After normalizing NBER indices to the high of 2024M03, we obtain Figure 1:
Figure 1: Manufacturing and trade sales in Ch.2017$ (black), monthly GDP in Ch.2017$ (pink), GDP (blue bars), nonfarm payroll (NFP) employment from CES (bold blue), civilian employment (orange),
industrial production (red), and personal income excluding current transfers in Ch.2017$ (bold green). All log normalized to 2023M04=0. Sources: Federal Reserve, S&P Global Market Insights (formerly
Macroeconomic Advisers, IHS Market) (8/1/2024 release), BLS via FRED, BEA 2024Q2 advance report, and author’s calculations.
Additionally, substitute indicators:
Figure 2: Manufacturing production (red), retail sales (black), vehicle miles traveled (light blue), Coincident Index (light pink), GDO (blue bars), civilian employment adjusted to NFP concept (orange), and nonfarm payroll (NFP) employment (Philadelphia Fed early benchmark, bold blue).
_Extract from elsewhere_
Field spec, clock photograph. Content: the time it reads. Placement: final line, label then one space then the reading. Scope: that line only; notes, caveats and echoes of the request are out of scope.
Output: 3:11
All data are log normalized to 2023M04=0. GDI was utilized to estimate the GDO for 2024Q2 by applying GDP, lagged surplus, lagged differenced surplus, and 2021Q1–2024Q1 to anticipate the net operating surplus for 2024Q2.Source:
Author’s calculations and BLS via FRED, Federal Reserve, BEA 2024Q2 advance release, Philadelphia Fed. While all of these series will undoubtedly be revised to varied degrees, GDP is the one that is most vulnerable, which is why NBER’s BCDC gives it the least weight.